2. **Whisper API fallback.** If no captions came back (or the source is a local file), the script extracts audio (`ffmpeg -vn -ac 1 -ar 16000 -b:a 64k`, ~0.5 MB/min) and uploads it to whichever Whisper API has a key configured:
- **Groq** — `whisper-large-v3`. Preferred default: cheaper, faster. Get a key at console.groq.com/keys.
- **OpenAI** — `whisper-1`. Fallback. Get a key at platform.openai.com/api-keys.
Both keys live in `~/.config/watch/.env`. The script prefers Groq when both are set; override with `--whisper openai` to force OpenAI. Use `--no-whisper` to skip the fallback entirely.
## Failure modes and handling
- **Setup preflight failed** → run `python3 "${SKILL_DIR}/scripts/setup.py"` (auto-installs ffmpeg/yt-dlp via brew on macOS, scaffolds the `.env`). For API key, ask the user via `AskUserQuestion` and write it to `~/.config/watch/.env`.
- **No transcript available** → captions missing AND (no Whisper key OR Whisper API failed). Script prints a hint pointing to setup. Proceed frames-only and tell the user.

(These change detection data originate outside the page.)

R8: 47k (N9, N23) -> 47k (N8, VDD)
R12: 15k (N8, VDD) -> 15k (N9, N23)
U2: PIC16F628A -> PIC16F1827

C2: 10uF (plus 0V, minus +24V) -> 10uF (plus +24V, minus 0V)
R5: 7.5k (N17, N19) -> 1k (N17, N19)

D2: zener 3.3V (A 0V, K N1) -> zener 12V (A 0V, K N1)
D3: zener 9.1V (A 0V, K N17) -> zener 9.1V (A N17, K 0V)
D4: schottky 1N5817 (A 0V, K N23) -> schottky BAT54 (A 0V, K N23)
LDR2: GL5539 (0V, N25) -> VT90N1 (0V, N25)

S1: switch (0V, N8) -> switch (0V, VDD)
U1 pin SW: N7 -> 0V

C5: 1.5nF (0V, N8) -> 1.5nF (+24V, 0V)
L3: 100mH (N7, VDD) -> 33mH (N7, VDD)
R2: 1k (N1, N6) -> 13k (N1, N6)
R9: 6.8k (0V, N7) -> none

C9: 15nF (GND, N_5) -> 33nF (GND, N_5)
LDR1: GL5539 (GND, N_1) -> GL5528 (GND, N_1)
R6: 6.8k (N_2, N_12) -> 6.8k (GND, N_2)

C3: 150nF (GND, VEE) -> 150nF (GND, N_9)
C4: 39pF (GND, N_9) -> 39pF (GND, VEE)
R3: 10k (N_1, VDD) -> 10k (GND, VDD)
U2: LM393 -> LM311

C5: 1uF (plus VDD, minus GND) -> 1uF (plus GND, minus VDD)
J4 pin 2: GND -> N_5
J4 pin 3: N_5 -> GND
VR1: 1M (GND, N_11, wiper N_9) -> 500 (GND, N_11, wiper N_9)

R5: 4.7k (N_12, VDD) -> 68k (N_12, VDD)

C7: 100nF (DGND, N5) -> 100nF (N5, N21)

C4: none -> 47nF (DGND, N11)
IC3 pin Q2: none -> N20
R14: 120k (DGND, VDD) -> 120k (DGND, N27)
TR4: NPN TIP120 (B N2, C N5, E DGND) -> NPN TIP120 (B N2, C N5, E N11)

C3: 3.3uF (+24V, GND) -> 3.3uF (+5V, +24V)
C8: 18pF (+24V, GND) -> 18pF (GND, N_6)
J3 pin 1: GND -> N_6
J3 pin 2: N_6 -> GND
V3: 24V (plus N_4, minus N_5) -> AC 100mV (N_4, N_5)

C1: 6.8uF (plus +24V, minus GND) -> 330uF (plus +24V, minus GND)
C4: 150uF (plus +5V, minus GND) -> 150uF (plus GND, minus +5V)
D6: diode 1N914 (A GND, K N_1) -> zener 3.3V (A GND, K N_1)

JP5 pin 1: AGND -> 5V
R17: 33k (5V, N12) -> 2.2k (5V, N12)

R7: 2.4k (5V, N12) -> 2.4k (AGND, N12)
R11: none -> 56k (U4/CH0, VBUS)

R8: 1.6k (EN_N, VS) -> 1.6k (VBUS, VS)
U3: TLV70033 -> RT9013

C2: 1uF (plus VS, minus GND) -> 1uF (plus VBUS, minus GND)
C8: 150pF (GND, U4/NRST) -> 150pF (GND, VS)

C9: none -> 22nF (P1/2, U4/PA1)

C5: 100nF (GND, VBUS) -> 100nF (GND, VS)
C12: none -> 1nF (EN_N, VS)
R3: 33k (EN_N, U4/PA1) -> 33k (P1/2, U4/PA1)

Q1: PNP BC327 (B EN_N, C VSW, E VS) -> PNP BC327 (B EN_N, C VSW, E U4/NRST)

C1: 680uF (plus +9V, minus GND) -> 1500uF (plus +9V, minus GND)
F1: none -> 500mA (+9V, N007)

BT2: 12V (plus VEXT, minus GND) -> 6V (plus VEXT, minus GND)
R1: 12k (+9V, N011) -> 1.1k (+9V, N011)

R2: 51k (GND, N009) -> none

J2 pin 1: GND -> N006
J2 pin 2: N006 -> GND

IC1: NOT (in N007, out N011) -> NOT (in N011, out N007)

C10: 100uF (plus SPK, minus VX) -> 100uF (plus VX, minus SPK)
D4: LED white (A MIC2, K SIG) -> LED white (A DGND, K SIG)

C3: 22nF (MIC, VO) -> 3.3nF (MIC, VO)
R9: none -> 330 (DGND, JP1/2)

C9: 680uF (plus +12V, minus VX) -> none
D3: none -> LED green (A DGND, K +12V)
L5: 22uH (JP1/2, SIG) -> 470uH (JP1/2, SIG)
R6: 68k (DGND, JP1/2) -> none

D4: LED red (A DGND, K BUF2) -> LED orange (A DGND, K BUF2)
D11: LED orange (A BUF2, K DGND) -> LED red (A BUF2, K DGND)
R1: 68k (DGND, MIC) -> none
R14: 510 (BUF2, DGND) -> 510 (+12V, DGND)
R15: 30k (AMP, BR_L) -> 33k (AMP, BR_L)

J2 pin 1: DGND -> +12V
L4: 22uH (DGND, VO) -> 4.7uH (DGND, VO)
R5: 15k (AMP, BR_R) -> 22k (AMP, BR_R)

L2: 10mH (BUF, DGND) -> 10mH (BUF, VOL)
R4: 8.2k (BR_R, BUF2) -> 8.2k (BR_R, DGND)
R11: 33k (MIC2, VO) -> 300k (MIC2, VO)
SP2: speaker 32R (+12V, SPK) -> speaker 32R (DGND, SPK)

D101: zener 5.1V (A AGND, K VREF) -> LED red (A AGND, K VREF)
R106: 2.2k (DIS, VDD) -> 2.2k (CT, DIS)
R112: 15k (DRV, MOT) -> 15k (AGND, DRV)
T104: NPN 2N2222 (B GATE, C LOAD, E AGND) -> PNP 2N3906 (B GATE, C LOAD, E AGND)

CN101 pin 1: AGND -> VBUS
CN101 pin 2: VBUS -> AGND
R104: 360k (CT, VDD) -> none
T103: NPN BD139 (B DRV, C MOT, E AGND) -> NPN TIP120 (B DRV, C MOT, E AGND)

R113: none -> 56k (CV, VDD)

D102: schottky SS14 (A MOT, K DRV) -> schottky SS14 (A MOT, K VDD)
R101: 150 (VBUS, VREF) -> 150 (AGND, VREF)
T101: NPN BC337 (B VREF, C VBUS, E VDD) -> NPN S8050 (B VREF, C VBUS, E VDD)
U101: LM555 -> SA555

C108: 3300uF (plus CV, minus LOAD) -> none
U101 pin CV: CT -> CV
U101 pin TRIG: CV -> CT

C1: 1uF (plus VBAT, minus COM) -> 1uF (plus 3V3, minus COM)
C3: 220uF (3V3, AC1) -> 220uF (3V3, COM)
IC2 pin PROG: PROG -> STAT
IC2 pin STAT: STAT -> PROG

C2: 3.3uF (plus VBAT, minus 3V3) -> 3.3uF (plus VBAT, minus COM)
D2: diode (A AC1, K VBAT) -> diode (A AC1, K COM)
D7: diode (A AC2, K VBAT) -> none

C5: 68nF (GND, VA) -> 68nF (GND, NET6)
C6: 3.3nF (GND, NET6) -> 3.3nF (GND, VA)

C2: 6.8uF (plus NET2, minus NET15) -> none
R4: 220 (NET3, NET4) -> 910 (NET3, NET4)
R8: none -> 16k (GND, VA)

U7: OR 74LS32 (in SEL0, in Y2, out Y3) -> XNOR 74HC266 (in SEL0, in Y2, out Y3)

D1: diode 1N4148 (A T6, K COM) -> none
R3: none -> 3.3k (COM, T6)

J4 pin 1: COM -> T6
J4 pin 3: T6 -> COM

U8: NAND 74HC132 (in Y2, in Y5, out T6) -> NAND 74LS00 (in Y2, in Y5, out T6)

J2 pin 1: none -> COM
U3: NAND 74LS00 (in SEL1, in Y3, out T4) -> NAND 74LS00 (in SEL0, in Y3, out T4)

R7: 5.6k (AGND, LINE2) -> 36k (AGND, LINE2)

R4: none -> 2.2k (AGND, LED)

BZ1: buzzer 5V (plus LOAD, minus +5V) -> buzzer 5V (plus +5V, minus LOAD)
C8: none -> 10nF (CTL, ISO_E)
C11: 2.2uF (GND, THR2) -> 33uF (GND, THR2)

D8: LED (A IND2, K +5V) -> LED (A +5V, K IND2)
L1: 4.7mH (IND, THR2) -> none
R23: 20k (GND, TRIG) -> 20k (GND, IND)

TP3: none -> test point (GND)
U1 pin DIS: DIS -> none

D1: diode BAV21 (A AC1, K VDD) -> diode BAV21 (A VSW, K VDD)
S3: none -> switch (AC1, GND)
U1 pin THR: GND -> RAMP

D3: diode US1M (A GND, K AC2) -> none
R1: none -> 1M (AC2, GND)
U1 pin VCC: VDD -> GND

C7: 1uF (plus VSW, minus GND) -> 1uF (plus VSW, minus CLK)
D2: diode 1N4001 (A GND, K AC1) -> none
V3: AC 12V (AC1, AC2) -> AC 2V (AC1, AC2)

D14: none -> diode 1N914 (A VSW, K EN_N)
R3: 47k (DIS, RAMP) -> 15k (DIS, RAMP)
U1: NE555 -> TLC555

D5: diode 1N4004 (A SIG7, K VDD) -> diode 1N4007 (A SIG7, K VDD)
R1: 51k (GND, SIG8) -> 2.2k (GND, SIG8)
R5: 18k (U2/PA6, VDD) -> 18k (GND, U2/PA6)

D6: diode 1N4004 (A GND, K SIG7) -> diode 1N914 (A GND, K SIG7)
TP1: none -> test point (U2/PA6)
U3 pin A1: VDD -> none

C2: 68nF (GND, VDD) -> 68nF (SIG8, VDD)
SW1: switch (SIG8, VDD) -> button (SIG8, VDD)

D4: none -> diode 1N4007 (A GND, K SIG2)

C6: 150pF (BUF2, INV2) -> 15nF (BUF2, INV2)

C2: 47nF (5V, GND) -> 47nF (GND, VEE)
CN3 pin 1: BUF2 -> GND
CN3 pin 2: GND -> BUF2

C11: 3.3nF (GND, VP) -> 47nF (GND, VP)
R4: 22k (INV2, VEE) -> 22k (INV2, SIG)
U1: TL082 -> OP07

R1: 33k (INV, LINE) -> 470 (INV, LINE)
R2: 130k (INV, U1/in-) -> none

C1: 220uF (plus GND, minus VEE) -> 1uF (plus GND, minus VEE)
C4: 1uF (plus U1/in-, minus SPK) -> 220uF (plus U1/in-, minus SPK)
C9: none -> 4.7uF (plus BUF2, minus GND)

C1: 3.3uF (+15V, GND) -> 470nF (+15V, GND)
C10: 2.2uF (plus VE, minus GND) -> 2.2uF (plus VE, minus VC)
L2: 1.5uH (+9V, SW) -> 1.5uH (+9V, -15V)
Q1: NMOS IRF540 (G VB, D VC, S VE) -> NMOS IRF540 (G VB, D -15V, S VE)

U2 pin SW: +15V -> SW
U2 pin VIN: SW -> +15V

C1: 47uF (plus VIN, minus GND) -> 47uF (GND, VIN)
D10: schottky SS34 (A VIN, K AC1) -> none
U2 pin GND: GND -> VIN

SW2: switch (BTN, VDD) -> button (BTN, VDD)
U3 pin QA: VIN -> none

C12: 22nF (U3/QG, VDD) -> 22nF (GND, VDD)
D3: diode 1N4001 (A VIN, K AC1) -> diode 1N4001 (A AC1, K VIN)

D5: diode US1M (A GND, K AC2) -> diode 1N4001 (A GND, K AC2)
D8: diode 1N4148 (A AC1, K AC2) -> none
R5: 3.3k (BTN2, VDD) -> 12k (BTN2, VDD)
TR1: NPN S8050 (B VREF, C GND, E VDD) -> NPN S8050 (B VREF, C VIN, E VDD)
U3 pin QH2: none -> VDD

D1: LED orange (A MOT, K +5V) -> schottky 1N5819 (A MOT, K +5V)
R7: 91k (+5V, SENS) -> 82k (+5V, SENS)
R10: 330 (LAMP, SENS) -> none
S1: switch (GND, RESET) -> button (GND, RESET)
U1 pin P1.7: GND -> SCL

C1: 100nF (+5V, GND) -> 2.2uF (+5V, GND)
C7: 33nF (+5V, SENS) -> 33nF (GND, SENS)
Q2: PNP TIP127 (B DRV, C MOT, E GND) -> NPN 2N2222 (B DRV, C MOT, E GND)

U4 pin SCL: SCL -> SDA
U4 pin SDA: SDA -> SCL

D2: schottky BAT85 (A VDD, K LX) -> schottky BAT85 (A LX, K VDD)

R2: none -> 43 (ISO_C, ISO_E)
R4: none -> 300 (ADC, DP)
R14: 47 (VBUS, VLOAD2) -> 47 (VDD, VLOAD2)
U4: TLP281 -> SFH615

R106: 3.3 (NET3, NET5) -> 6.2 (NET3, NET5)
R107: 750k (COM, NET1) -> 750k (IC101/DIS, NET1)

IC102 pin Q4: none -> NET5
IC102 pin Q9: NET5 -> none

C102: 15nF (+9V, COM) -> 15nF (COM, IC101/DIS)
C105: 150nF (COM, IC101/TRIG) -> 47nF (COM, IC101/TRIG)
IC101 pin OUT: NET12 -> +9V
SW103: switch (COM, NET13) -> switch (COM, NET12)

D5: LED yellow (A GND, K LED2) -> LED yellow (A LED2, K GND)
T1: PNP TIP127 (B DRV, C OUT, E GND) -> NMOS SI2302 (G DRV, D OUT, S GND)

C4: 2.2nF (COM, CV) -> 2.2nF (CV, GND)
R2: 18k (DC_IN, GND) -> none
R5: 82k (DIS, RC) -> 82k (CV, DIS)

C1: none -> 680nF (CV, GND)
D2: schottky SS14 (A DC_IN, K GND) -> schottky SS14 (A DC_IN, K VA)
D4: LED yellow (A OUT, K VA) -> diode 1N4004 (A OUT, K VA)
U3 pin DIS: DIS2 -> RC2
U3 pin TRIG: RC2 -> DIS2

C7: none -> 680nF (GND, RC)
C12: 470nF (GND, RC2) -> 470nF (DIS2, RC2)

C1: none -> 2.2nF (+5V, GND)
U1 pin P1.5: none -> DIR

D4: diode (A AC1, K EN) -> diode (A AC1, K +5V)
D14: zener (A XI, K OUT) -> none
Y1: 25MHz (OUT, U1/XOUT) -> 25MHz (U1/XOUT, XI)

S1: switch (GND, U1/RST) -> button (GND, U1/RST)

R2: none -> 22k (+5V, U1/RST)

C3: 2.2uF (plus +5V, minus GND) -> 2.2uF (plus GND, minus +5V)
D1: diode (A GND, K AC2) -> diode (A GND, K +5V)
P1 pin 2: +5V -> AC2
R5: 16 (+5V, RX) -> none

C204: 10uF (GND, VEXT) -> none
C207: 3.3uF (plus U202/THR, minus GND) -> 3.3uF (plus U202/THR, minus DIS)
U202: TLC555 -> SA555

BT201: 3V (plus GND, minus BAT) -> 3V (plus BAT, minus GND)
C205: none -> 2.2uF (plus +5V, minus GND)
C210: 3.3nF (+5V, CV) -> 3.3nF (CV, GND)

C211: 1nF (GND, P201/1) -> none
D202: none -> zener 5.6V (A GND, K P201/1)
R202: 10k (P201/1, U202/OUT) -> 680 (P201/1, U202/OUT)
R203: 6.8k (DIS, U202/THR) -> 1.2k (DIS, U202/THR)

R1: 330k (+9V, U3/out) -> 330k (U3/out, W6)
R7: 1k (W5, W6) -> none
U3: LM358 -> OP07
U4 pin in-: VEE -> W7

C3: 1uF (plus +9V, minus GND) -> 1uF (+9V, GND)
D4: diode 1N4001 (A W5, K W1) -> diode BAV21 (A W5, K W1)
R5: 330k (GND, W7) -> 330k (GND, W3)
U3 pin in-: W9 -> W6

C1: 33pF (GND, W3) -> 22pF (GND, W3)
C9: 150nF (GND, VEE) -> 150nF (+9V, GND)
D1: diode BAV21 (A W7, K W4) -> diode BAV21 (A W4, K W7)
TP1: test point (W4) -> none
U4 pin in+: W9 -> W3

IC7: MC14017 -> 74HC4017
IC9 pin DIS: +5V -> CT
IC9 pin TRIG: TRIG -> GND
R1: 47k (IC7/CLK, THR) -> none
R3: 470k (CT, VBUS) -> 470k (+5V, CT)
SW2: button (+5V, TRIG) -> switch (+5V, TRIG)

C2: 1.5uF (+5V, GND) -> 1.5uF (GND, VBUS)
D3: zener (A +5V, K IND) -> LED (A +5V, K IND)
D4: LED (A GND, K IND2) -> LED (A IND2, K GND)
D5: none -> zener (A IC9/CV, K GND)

- **Long video warning printed** → acknowledge it in your answer. Offer to re-run focused on a specific section via `--start`/`--end` rather than a sparse full-video scan.
- **Download fails** → yt-dlp's error goes to stderr. If it's a login-required or region-locked video, tell the user plainly; do not keep retrying.
- **Whisper request fails** → the error is printed to stderr (likely: invalid key, rate limit, or 25 MB upload limit on a very long video). The report will say "none available" for transcript. You can retry with `--whisper openai` if Groq failed (or vice versa).
## Token efficiency
This skill burns tokens primarily on frames. Order of magnitude:
- 80 frames at 512px wide is roughly 50-80k image tokens depending on aspect ratio.
- The transcript is cheap (a few thousand tokens at most for a 10-minute video).
- Bumping `--resolution` to 1024 roughly quadruples the image tokens per frame. Only do it when necessary.
If you already watched a video this session and the user asks a follow-up, do **not** re-run the script — you already have the frames and transcript in context. Just answer from what you have.
## Security & Permissions
**What this skill does:**
- Runs `yt-dlp` locally to download the video and pull native captions when the source supports them (public data; the request goes directly to whatever host the URL points at)
- Runs `ffmpeg` / `ffprobe` locally to extract frames as JPEGs and, when Whisper is needed, a mono 16 kHz audio clip
- Sends the extracted audio clip to Groq's Whisper API (`api.groq.com/openai/v1/audio/transcriptions`) when `GROQ_API_KEY` is set (preferred — cheaper, faster)
- Sends the extracted audio clip to OpenAI's audio transcription API (`api.openai.com/v1/audio/transcriptions`) when `OPENAI_API_KEY` is set and Groq is not, or when `--whisper openai` is forced
- Writes the downloaded video, frames, audio, and an intermediate transcript to a working directory under the system temp dir (or `--out-dir` if specified) so Claude can `Read` them
- Reads / creates `~/.config/watch/.env` (mode `0600`) to store the Whisper API key(s) and a `SETUP_COMPLETE` marker. As a fallback, also reads `.env` in the current working directory
**What this skill does NOT do:**
- Does not upload the video itself to any API — only the extracted audio goes out, and only when native captions are missing AND Whisper is not disabled with `--no-whisper`
- Does not access any platform account (no login, no session cookies, no posting) — yt-dlp only ever requests public data
- Does not share API keys between providers (Groq key only goes to `api.groq.com`, OpenAI key only goes to `api.openai.com`)
- Does not log, cache, or write API keys to stdout, stderr, or output files
- Does not persist anything outside the working directory and `~/.config/watch/.env` — clean up the working directory when you're done (Step 5)
**Bundled scripts:** `scripts/watch.py` (entry point), `scripts/download.py` (yt-dlp wrapper), `scripts/frames.py` (ffmpeg frame extraction), `scripts/transcribe.py` (caption selection + Whisper orchestration), `scripts/whisper.py` (Groq / OpenAI clients), `scripts/setup.py` (preflight + installer)
Review scripts before first use to verify behavior.